La sortie : À la table des Jardins sauvages, à Saint-Roch-de-l’Achigan

jardins-sauvages

On se sent loin de tout. Mais tout près de la nature, dans l’épaisseur d’une forêt de feuillus, le long des rapides de la rivière Saint-Esprit, qui bruissent sur des roches de 68 millions d’années.

On se sent loin. Mais on est seulement à trois quarts d’heure de Montréal, à Saint-Roch-de-l’Achigan. Dans un restaurant à nul autre pareil : À la table des Jardins sauvages.

Les Jardins sauvages, c’est d’abord une histoire d’amour avec les plantes et les champignons.
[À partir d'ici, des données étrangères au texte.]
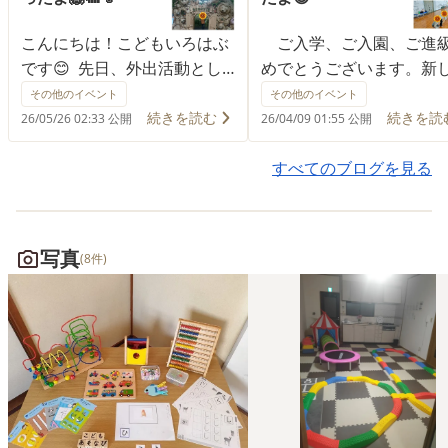
こんにちは！こどもいろはぶ
ご入学、ご入園、ご進
です😊 先日、外出活動とし
めでとうございます。新
て北九州の到津の森動物園に
門出にみんな身体も心も
その他のイベント
その他のイベント
行きました。 行きの車内か
く成長していることを喜
続きを読む
続きを読
26/05/26 02:33 公開
26/04/09 01:55 公開
ら子ども達のテンションはマ
く感じている今日この頃
ックス⤴💦 落ち着くように約
🌟🤗 先日、みんなで糸根
すべてのブログを見る
束事の確認をしっかりとして
育館に行きました。始め
いきました⚠️ 1️⃣ 先生と手を
備体操をして、レクレー
繋いで行きます 2️⃣ 先生より
ンをしましたよ。身体を
写真
(8件)
先に行きません 3️⃣ みんな
しながら、みんなでゲー
で動物を見ます 着くと、職
して、楽しみました😆 『
員と手を繋いて早速、動物を
がしドッチ』、『はいは
見て周りました😊 「見て👀ラ
ーカー取りゲーム』、『
イオン！」「あっ、きりん
こと一緒、やること逆』
♪」と、思わず動物の名前を
ましたよ。ボールを人の
言ったり、「これ、どうして
命中させたり、はいはい
しっぽが長くないとダメな
て背中にマーカーをのせ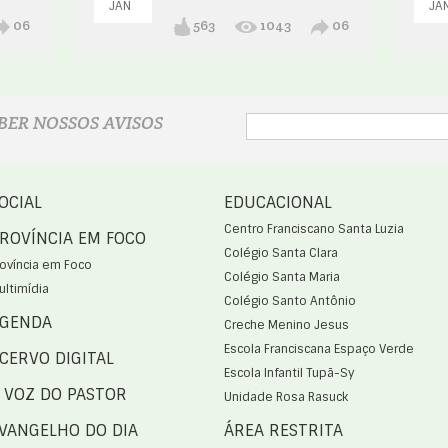
JAN
JA
06
563
1043
06
BER NOSSOS AVISOS
OCIAL
EDUCACIONAL
Centro Franciscano Santa Luzia
ROVÍNCIA EM FOCO
Colégio Santa Clara
rovíncia em Foco
Colégio Santa Maria
ultimídia
Colégio Santo Antônio
GENDA
Creche Menino Jesus
Escola Franciscana Espaço Verde
CERVO DIGITAL
Escola Infantil Tupã-Sy
 VOZ DO PASTOR
Unidade Rosa Rasuck
VANGELHO DO DIA
ÁREA RESTRITA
Depuis 28 ans, François Brouillard court les bois et cherche, cueille, ramasse, conserve, transforme les trésors végétaux de Dame Nature — il en vend à Montréal, dans sa boutique du marché Jean-Talon.

Depuis une douzaine d’années, avec sa compagne et chef, Nancy Hinton, il les fait aussi déguster dans leur restaurant.
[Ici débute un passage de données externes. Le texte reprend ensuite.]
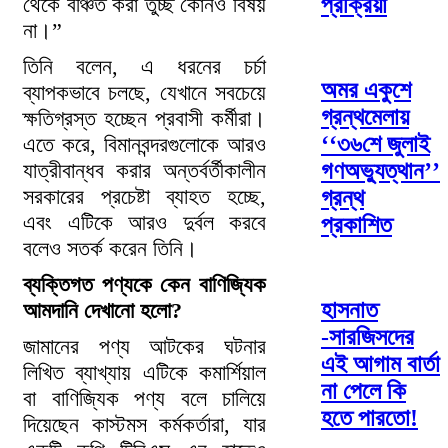
প্রক্রিয়া
থেকে বঞ্চিত করা তুচ্ছ কোনও বিষয়
না।”
তিনি বলেন, এ ধরনের চর্চা
অমর একুশে
ব্যাপকভাবে চলছে, যেখানে সবচেয়ে
গ্রন্থমেলায়
ক্ষতিগ্রস্ত হচ্ছেন প্রবাসী কর্মীরা।
‘‘৩৬শে জুলাই
এতে করে, বিমানবন্দরগুলোকে আরও
গণঅভ্যুত্থান’’
যাত্রীবান্ধব করার অন্তর্বর্তীকালীন
সরকারের প্রচেষ্টা ব্যাহত হচ্ছে,
গ্রন্থ
এবং এটিকে আরও দুর্বল করবে
প্রকাশিত
বলেও সতর্ক করেন তিনি।
ব্যক্তিগত পণ্যকে কেন বাণিজ্যিক
হাসনাত
আমদানি দেখানো হলো?
-সারজিসদের
জামানের পণ্য আটকের ঘটনার
এই আগাম বার্তা
লিখিত ব্যাখ্যায় এটিকে কমার্শিয়াল
না পেলে কি
বা বাণিজ্যিক পণ্য বলে চালিয়ে
হতে পারতো!
দিয়েছেন কাস্টমস কর্মকর্তারা, যার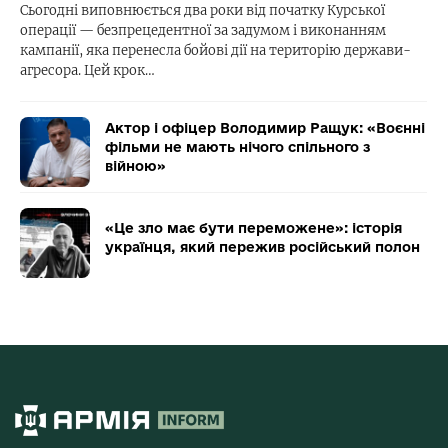
Сьогодні виповнюється два роки від початку Курської
операції — безпрецедентної за задумом і виконанням
кампанії, яка перенесла бойові дії на територію держави-
агресора. Цей крок…
Актор і офіцер Володимир Ращук: «Воєнні
фільми не мають нічого спільного з
війною»
«Це зло має бути переможене»: історія
українця, який пережив російський полон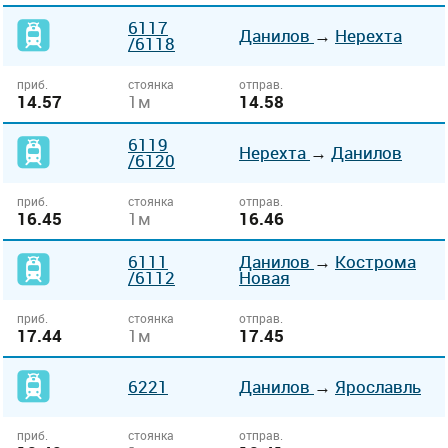
6117
Данилов
→
Нерехта
/6118
приб.
стоянка
отправ.
14.57
1м
14.58
6119
Нерехта
→
Данилов
/6120
приб.
стоянка
отправ.
16.45
1м
16.46
6111
Данилов
→
Кострома
/6112
Новая
приб.
стоянка
отправ.
17.44
1м
17.45
6221
Данилов
→
Ярославль
приб.
стоянка
отправ.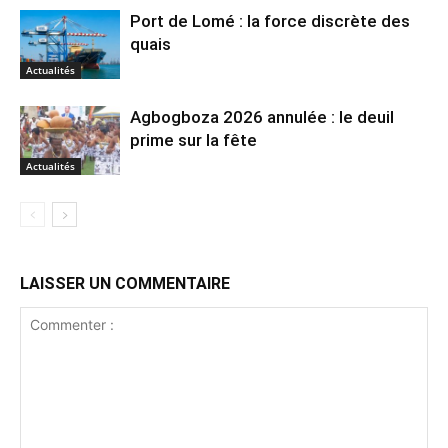
Port de Lomé : la force discrète des
quais
Actualités
Agbogboza 2026 annulée : le deuil
prime sur la fête
Actualités
LAISSER UN COMMENTAIRE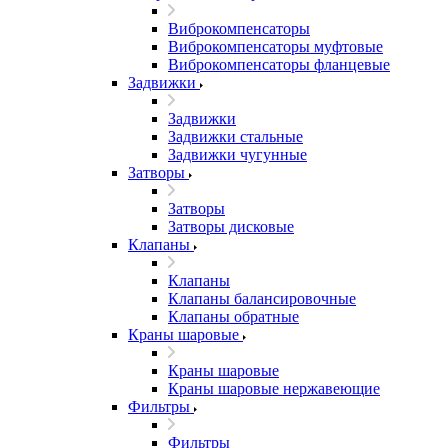
Виброкомпенсаторы
Виброкомпенсаторы муфтовые
Виброкомпенсаторы фланцевые
Задвижки
Задвижки
Задвижки стальные
Задвижки чугунные
Затворы
Затворы
Затворы дисковые
Клапаны
Клапаны
Клапаны балансировочные
Клапаны обратные
Краны шаровые
Краны шаровые
Краны шаровые нержавеющие
Фильтры
Фильтры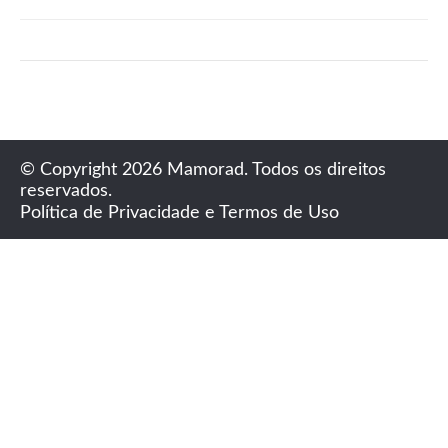
© Copyright 2026 Mamorad. Todos os direitos
reservados.
Política de Privacidade e Termos de Uso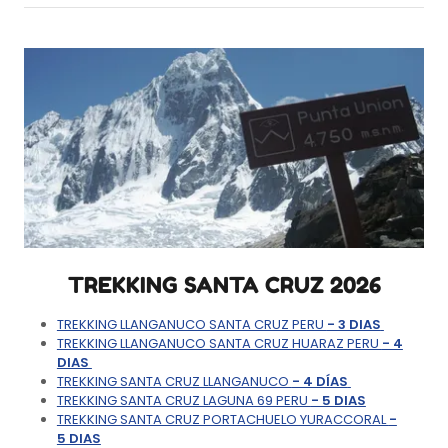
TREKKING SANTA CRUZ 2026
TREKKING LLANGANUCO SANTA CRUZ PERU
- 3 DIAS
TREKKING LLANGANUCO SANTA CRUZ HUARAZ PERU
- 4
DIAS
TREKKING SANTA CRUZ LLANGANUCO
- 4 DÍAS
TREKKING SANTA CRUZ LAGUNA 69 PERU
- 5 DIAS
TREKKING SANTA CRUZ PORTACHUELO YURACCORAL
-
5 DIAS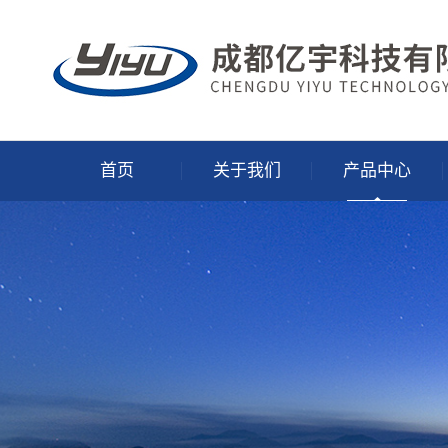
首页
关于我们
产品中心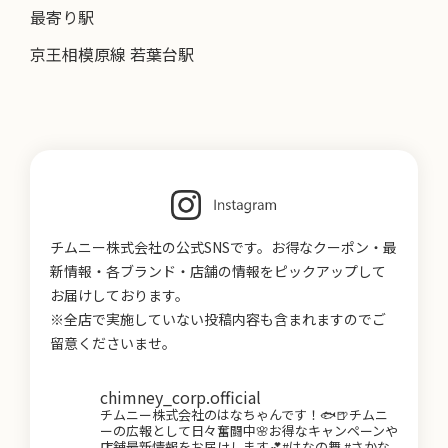
最寄り駅
京王相模原線 若葉台駅
チムニー株式会社の公式SNSです。お得なクーポン・最
新情報・各ブランド・店舗の情報をピックアップして
お届けしております。
※全店で実施していない投稿内容も含まれますのでご
留意くださいませ。
chimney_corp.official
チムニー株式会社のはなちゃんです！🐟🍺チムニ
ーの広報として日々奮闘中🌸お得なキャンペーンや
店舗最新情報をお届けします💕#はなの舞 #さかな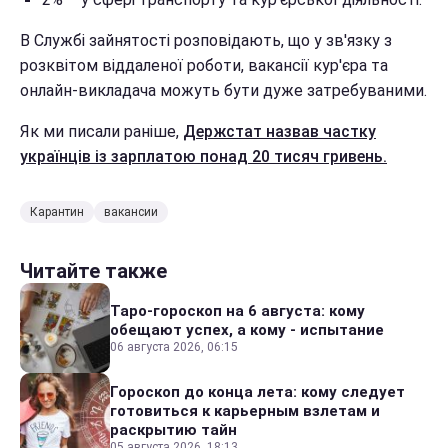
В Службі зайнятості розповідають, що у зв'язку з
розквітом віддаленої роботи, вакансії кур'єра та
онлайн-викладача можуть бути дуже затребуваними.
Як ми писали раніше,
Держстат назвав частку
українців із зарплатою понад 20 тисяч гривень.
Карантин
вакансии
Читайте также
Таро-гороскоп на 6 августа: кому
обещают успех, а кому - испытание
06 августа 2026, 06:15
Гороскоп до конца лета: кому следует
готовиться к карьерным взлетам и
раскрытию тайн
05 августа 2026, 18:13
Le décor est rustique. Il n’y a qu’un choix de menu. Mais le repas est une découverte de saveurs, de textures, de parfums : feuilles de carcajou, sumac, salicorne, brocoli d’asclépiade, moutarde sauvage, chou gras, épis de quenouille, foin d’odeur et ainsi de suite. Par exemple, à la fin octobre, le coureur des bois et la cuisinière proposent un sept services tout champignons, avec près d’une quarantaine d’espèces au menu.
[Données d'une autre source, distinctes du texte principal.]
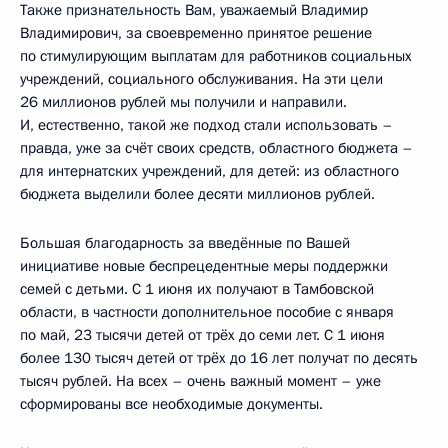
Также признательность Вам, уважаемый Владимир
Владимирович, за своевременно принятое решение
по стимулирующим выплатам для работников социальных
учреждений, социального обслуживания. На эти цели
26 миллионов рублей мы получили и направили.
И, естественно, такой же подход стали использовать –
правда, уже за счёт своих средств, областного бюджета –
для интернатских учреждений, для детей: из областного
бюджета выделили более десяти миллионов рублей.
Большая благодарность за введённые по Вашей
инициативе новые беспрецедентные меры поддержки
семей с детьми. С 1 июня их получают в Тамбовской
области, в частности дополнительное пособие с января
по май, 23 тысячи детей от трёх до семи лет. С 1 июня
более 130 тысяч детей от трёх до 16 лет получат по десять
тысяч рублей. На всех – очень важный момент – уже
сформированы все необходимые документы.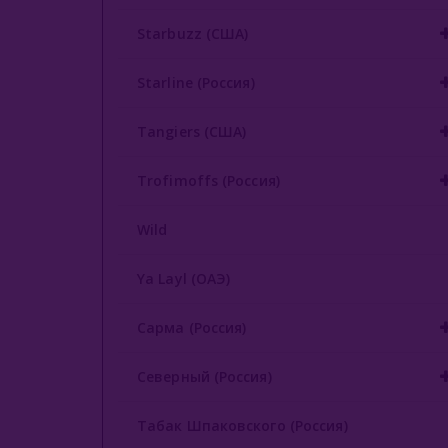
Starbuzz (США)
Starline (Россия)
Tangiers (США)
Trofimoffs (Россия)
Wild
Ya Layl (ОАЭ)
Сарма (Россия)
Северный (Россия)
Табак Шпаковского (Россия)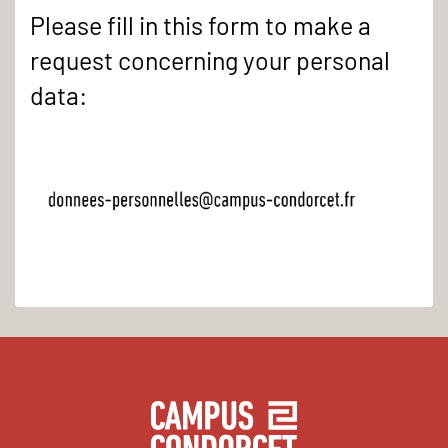
Please fill in this form to make a
request concerning your personal
data:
De l’entrée au dessert en passant par la caille à la chicouté et au gingembre et le canard confit en parmentier, chaque plat, subtilement préparé et joliment présenté par la chef, était un plaisir quasi sauvage.

(85 dollars, taxes incluses, pour le cinq services ; 115 dollars pour le sept services. Le service est en sus ; on apporte son vin.)